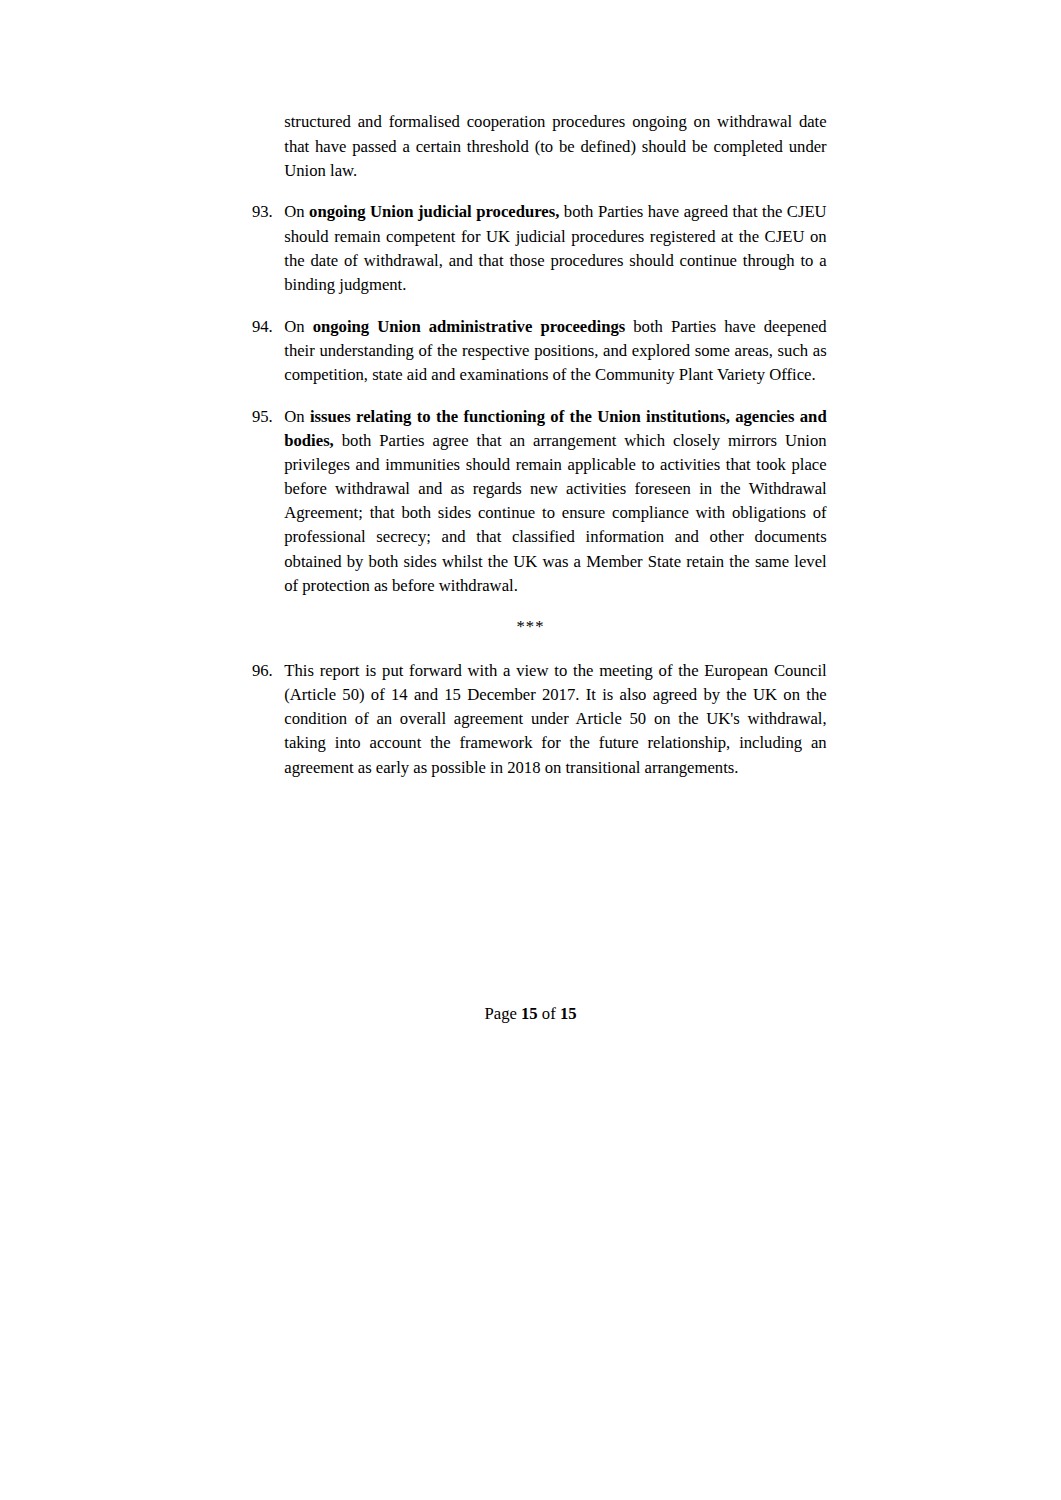structured and formalised cooperation procedures ongoing on withdrawal date that have passed a certain threshold (to be defined) should be completed under Union law.
93.
On ongoing Union judicial procedures, both Parties have agreed that the CJEU should remain competent for UK judicial procedures registered at the CJEU on the date of withdrawal, and that those procedures should continue through to a binding judgment.
94.
On ongoing Union administrative proceedings both Parties have deepened their understanding of the respective positions, and explored some areas, such as competition, state aid and examinations of the Community Plant Variety Office.
95.
On issues relating to the functioning of the Union institutions, agencies and bodies, both Parties agree that an arrangement which closely mirrors Union privileges and immunities should remain applicable to activities that took place before withdrawal and as regards new activities foreseen in the Withdrawal Agreement; that both sides continue to ensure compliance with obligations of professional secrecy; and that classified information and other documents obtained by both sides whilst the UK was a Member State retain the same level of protection as before withdrawal.
***
96.
This report is put forward with a view to the meeting of the European Council (Article 50) of 14 and 15 December 2017. It is also agreed by the UK on the condition of an overall agreement under Article 50 on the UK's withdrawal, taking into account the framework for the future relationship, including an agreement as early as possible in 2018 on transitional arrangements.
Page 15 of 15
* * *
#### [WHAT THE TASK ASKS]
Every line of the data above should be returned exactly, with the pictures removed.

#### [TASK RESPONSE]
structured and formalised cooperation procedures ongoing on withdrawal date that have passed a certain threshold (to be defined) should be completed under Union law.
93.
On ongoing Union judicial procedures, both Parties have agreed that the CJEU should remain competent for UK judicial procedures registered at the CJEU on the date of withdrawal, and that those procedures should continue through to a binding judgment.
94.
On ongoing Union administrative proceedings both Parties have deepened their understanding of the respective positions, and explored some areas, such as competition, state aid and examinations of the Community Plant Variety Office.
95.
On issues relating to the functioning of the Union institutions, agencies and bodies, both Parties agree that an arrangement which closely mirrors Union privileges and immunities should remain applicable to activities that took place before withdrawal and as regards new activities foreseen in the Withdrawal Agreement; that both sides continue to ensure compliance with obligations of professional secrecy; and that classified information and other documents obtained by both sides whilst the UK was a Member State retain the same level of protection as before withdrawal.
***
96.
This report is put forward with a view to the meeting of the European Council (Article 50) of 14 and 15 December 2017. It is also agreed by the UK on the condition of an overall agreement under Article 50 on the UK's withdrawal, taking into account the framework for the future relationship, including an agreement as early as possible in 2018 on transitional arrangements.
Page 15 of 15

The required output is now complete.